AI-powered discovery

Discovery is where most product ideas should die. If you can't answer basic questions clearly, the product isn't ready to build.

AI tools make discovery faster, not easier. You still need to think. But you can validate assumptions in hours instead of weeks.

The Goal

End discovery with a 1-2 page brief that answers:

  • Who is this for? Specific persona, not "everyone"
  • What problem does it solve? The job to be done
  • Why will people pay? Value proposition in dollars
  • What's the MVP? Minimum feature set that solves the problem

If you can't answer these clearly, kill the idea or keep iterating.

The Process

1. Problem Interview with AI

Use Claude or ChatGPT to simulate customer interviews. This sounds weird but works.

Prompt template:

Act as a [persona - e.g., "small business owner who manages
inventory manually"]. I'm going to ask you about your current
workflow and pain points. Respond based on realistic challenges
this persona faces.

Ask:

  • What's your current workflow?
  • What breaks first when volume increases?
  • What workarounds have you tried?
  • How much would you pay to solve this?

The AI won't give you perfect customer insight. But it will surface assumptions you haven't questioned.

2. Competitive Landscape Analysis

AI can scan and summarize competitors in minutes.

Prompt template:

Find 5-10 existing solutions for [problem space]. For each:
- Core features
- Pricing model
- Target customer
- Main differentiator

Look for gaps. Where do existing solutions fail? What use cases do they ignore?
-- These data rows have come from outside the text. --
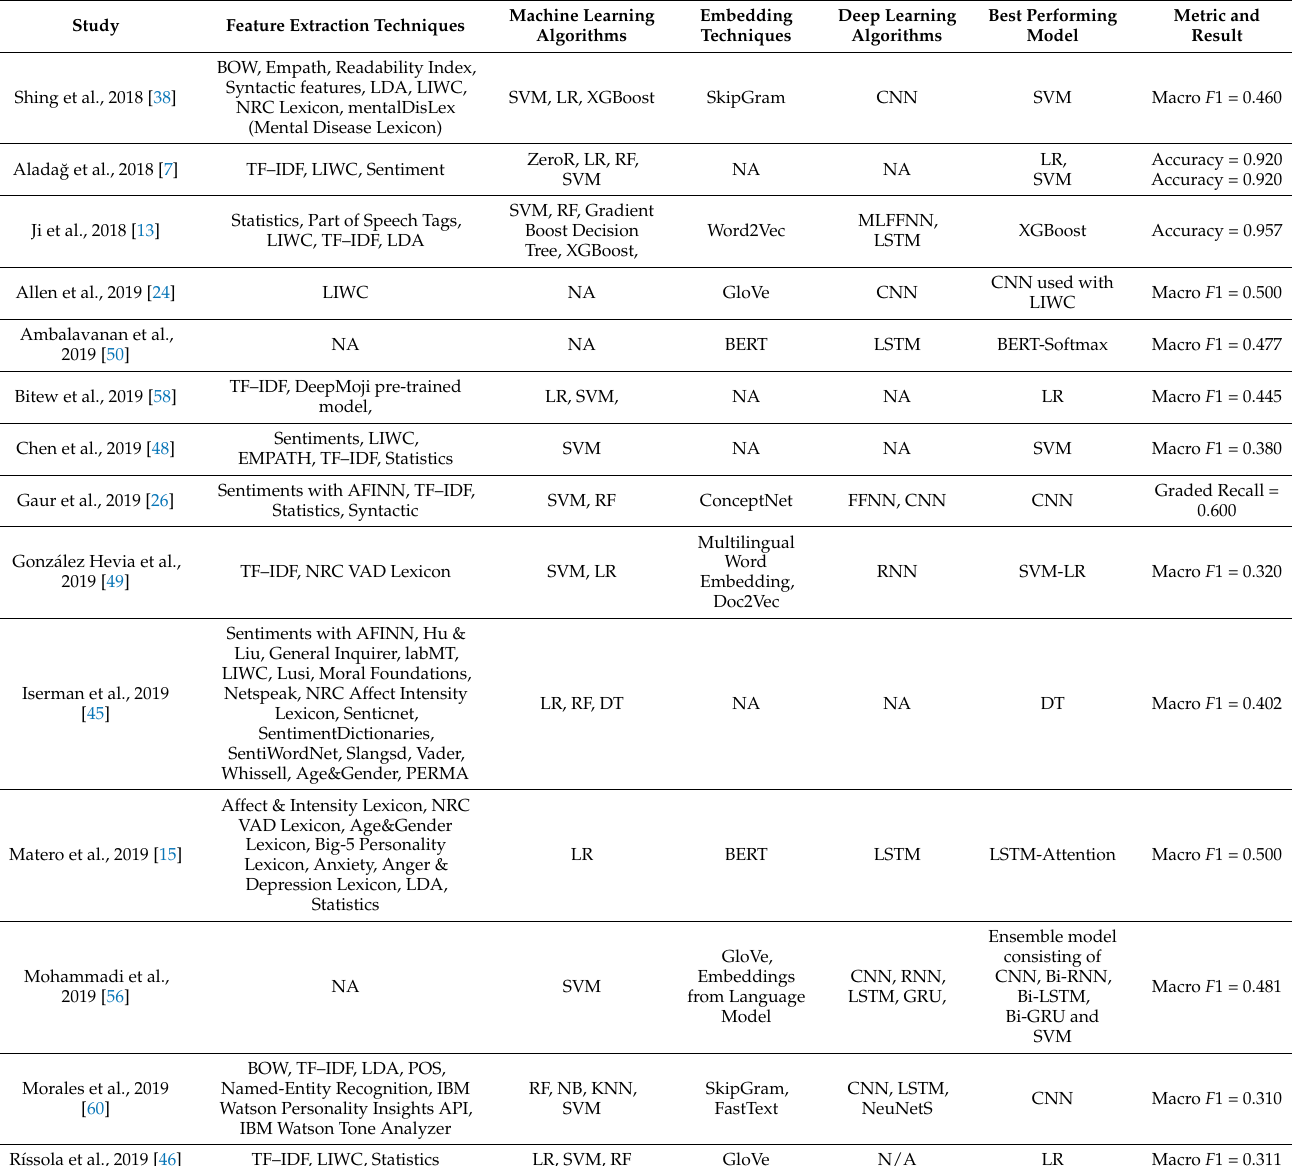
Table 2. Summary of machine learning and natural language processing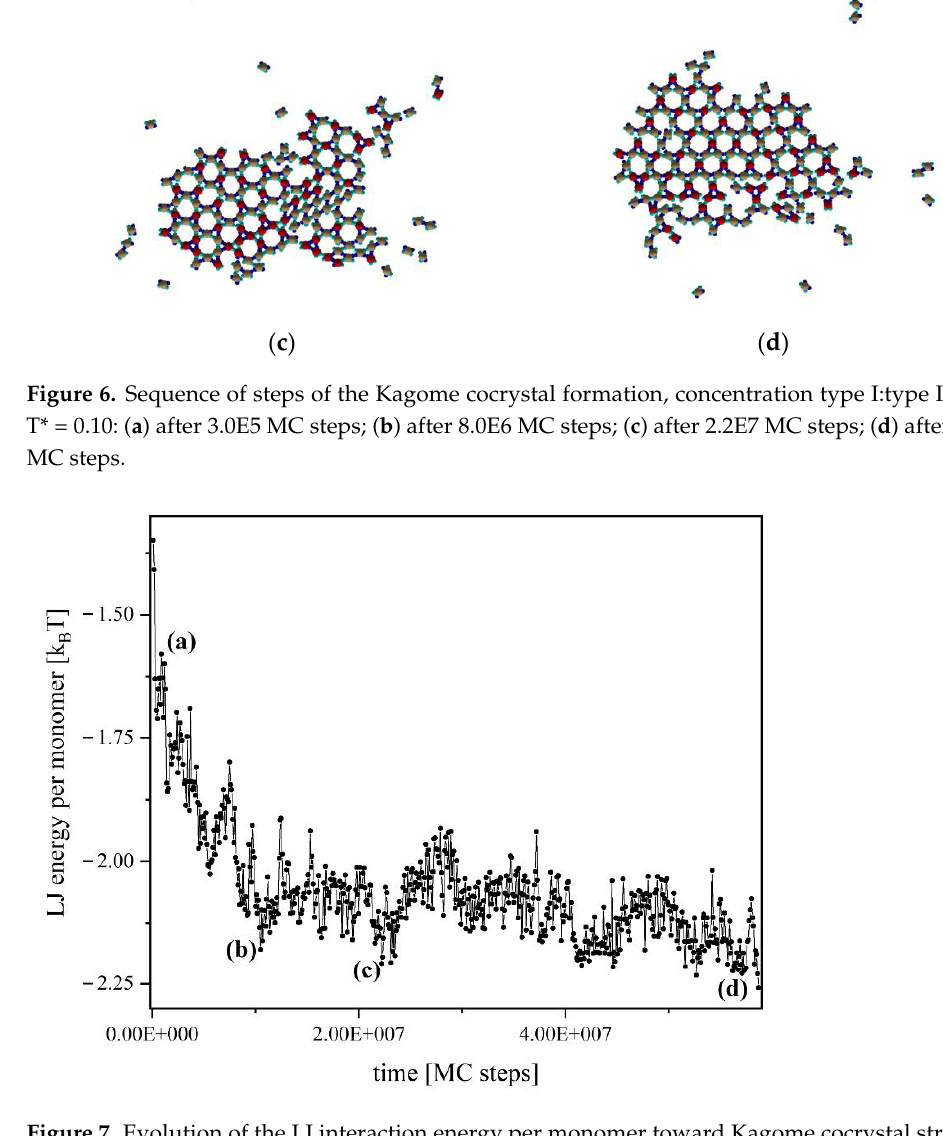
Figure 8. Growth structure from concentration of monomers type I:type II = 1:1, T* = 0.10 after 5.9E7 MC steps – several different domains with rhombohedral and Kagome like placement of the PPs, but without defined periodicity.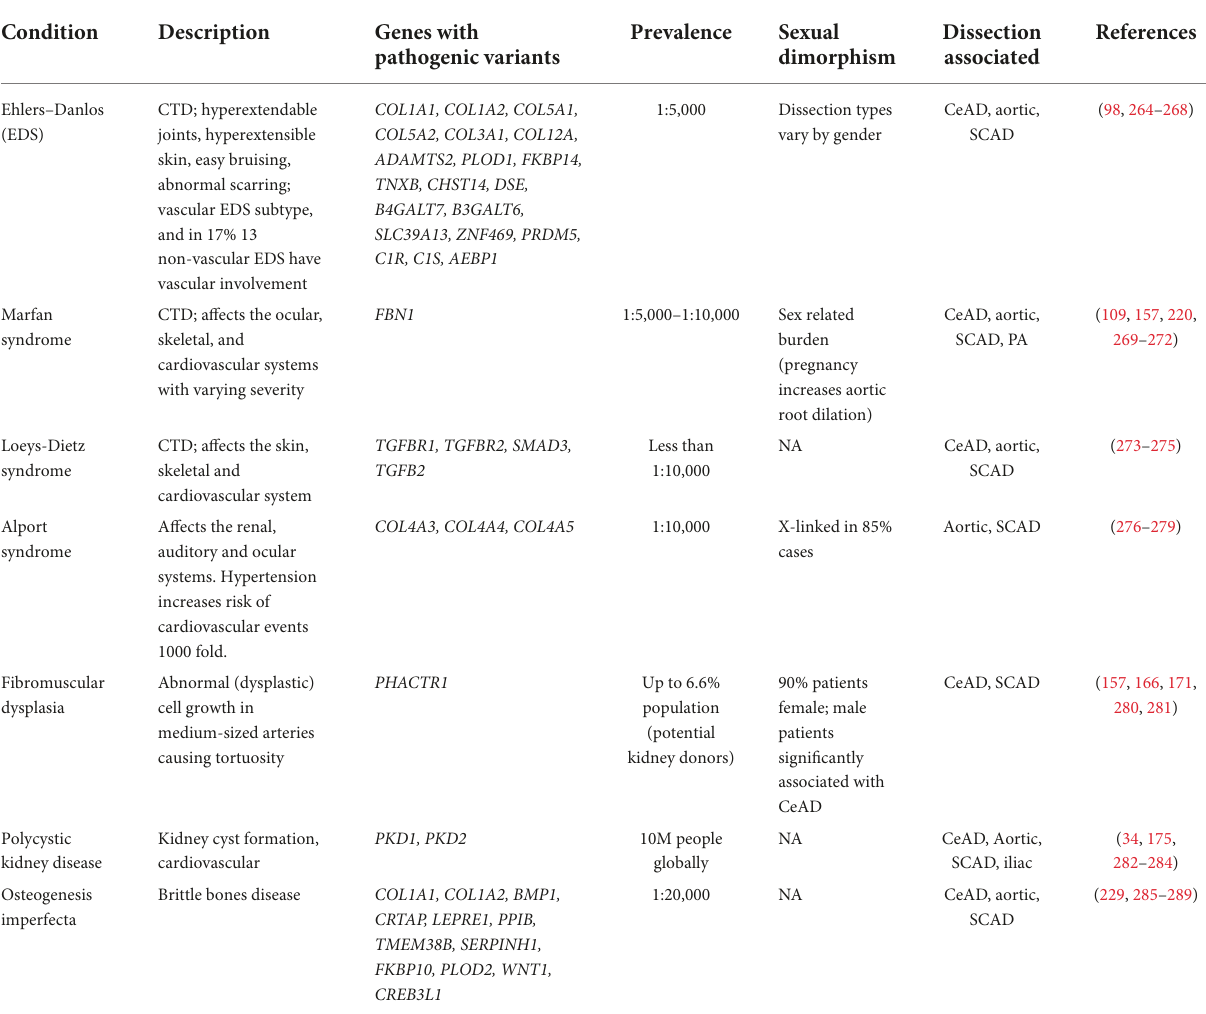
TABLE 1 Arterial dissection associated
More important: If there are no competitors, that's a red flag. Either the market is too small or the problem isn't real.

3. Feature Prioritization

List every possible feature. Then force-rank them.

AI helps by asking hard questions:

  • Can this work without feature X?
  • What's the minimum to demonstrate value?
  • What can we ship in phase 2?

4. Technical Feasibility Check

Before you commit to building, validate the technical approach.

Ask AI:

  • What's the standard stack for this type of product?
  • What are the hard technical problems?
  • What third-party services exist for X?
  • What's the infrastructure cost at 100 users? 1000?
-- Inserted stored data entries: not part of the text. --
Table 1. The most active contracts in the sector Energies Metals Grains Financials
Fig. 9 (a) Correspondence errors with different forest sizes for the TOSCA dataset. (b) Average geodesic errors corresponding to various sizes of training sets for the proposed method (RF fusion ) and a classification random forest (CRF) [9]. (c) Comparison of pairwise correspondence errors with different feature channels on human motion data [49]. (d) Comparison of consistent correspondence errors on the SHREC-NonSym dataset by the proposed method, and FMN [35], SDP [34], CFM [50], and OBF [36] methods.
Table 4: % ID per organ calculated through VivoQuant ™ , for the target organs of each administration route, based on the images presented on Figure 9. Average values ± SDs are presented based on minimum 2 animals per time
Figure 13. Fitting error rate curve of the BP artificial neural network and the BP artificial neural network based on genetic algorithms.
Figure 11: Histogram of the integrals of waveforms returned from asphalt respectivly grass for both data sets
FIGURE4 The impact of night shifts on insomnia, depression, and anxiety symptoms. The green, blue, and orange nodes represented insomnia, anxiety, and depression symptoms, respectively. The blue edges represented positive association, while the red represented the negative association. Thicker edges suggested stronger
You're not designing the architecture. You're checking if there are landmines.

5. Write the Brief

The brief is your forcing function. If you can't write it clearly, you don't understand the product.

Tools

  • Claude or ChatGPT - Simulated interviews, competitive analysis, feature prioritization
  • Perplexity - Research on market size, competitors, technical approaches
  • Notion or Google Docs - Brief writing and iteration

Red Flags

Kill the idea if:

  • You can't define the target customer specifically
  • The value proposition requires explanation beyond one sentence
  • Your MVP has more than 10 features
  • No existing solutions exist (usually means no market)
  • You're solving a problem you've never experienced

Timeline

Discovery should take 1-3 days. If it's taking longer, you're overthinking it.

The brief doesn't need to be perfect. It needs to be clear enough to prototype against.

Most ideas die here. That's good. Better to kill bad ideas in discovery than in production.